Nash Holos: Bruno Schultz
Welcome to Ukrainian Jewish Heritage ... a radio series on Nash Holos Ukrainian Roots Radio ... sponsored by the Ukrainian Jewish Encounter based in Toronto, Ontario. Audio is here.
Alfred Schreyer, Holocaust survivor, musician and student of writer and artist Bruno Schultz, died on April 25, 2015. Born in Drohobych, Ukraine on May 8, 1922, Schreyer spent much of his life in this Western Ukrainian town. Nash Holos will shortly feature the life of Schreyer, a man who was beloved both in his native Ukraine and Poland. Meanwhile, Nash Holos reflects on the life of Schultz, who at one time was Schreyer’s teacher.
Drohobych is a town in the Lviv region of Ukraine, and the homeland of Bruno Schultz – a writer, literary critic, fine artist and teacher of art.
Schultz was born to Jewish parents and is regarded as one of the great Polish-language prose stylists of the 20th century. He attended school in Drohobych from 1902 to 1910, then went on to study architecture at Lviv Polytechnic. In 1917 he briefly studied architecture in Vienna.
Schultz was discouraged by influential colleagues from publishing his first short stories. However, that changed when several letters he wrote to a friend were brought to the attention of the famous Polish novelist Zofia Nałkowska. The letters detailed Schultz’s solitary life and the lives of his family and fellow citizens.
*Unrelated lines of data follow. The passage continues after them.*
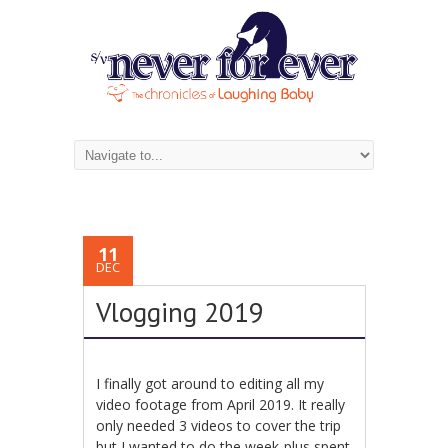
11
DEC
Vlogging 2019
I finally got around to editing all my
video footage from April 2019. It really
only needed 3 videos to cover the trip
but I wanted to do the week-plus spent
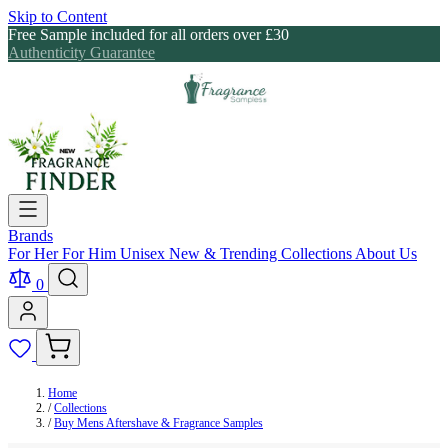
Skip to Content
Free Sample included for all orders over £30
Authenticity Guarantee
Brands
For Her
For Him
Unisex
New & Trending
Collections
About Us
0
Home
/
Collections
/
Buy Mens Aftershave & Fragrance Samples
Nałkowska encouraged Schultz to have the letters published as short fiction. They were published in 1934 as The Cinnamon Shops. In English-speaking countries, it is most often referred to as The Street of Crocodiles.
He went on to write a number of critical essays for various newspapers, and short stories for magazines. Due to World War Two, much of his work has been lost.
In 1939, after the Nazi–Soviet invasion of Poland in World War II, Drohobych was occupied by the Soviet Union. Schultz had been working on a novel called The Messiah, but no trace of the manuscript survived his death.
As a Jew, Schultz was forced to live in the ghetto of Drohobych. However he was temporarily protected by Felix Landau, a Nazi Gestapo officer who admired his drawings. During the last weeks of his life, Schultz painted a mural in Landau's home in Drohobych. Shortly after completing the work, Schultz was walking home through the "Aryan quarter" with a loaf of bread when he was shot and killed by Karl Günther, another Gestapo officer.
Günther was a rival of Landau, who had killed Günther's "personal Jew." Subsequently, Schultz's mural was painted over and forgotten for a long time to come.
In February 2001, Benjamin Geissler, a German documentary filmmaker, discovered the mural that Schultz had created for Landau. Polish conservation workers, who had begun the meticulous task of restoration, informed Yad Vashem, Israel’s official Holocaust memorial, of the findings. In May of that year representatives of Yad Vashem went to Drohobych to examine the mural. They removed five fragments of it and transported them to Jerusalem.
This created an international controversy, and public outrage in Poland and Ukraine, where Schulz is a beloved figure.
In 2008, the issue was resolved when Israel recognized the works as the property and cultural wealth of Ukraine, and Ukraine's Drohobych Museum agreed to lend the works to Yad Vashem as a long-term loan. The works went on public display in 2009.
In Drohobych you can see the house where Bruno Schultz lived. There is a memorial plaque not far away on Landau’s house, and another at the site where Schultz was shot.
You can see other beautiful Schultz frescoes in the local Drohobych art museum. As well Drohobych is host to the International Bruno Schultz Festival.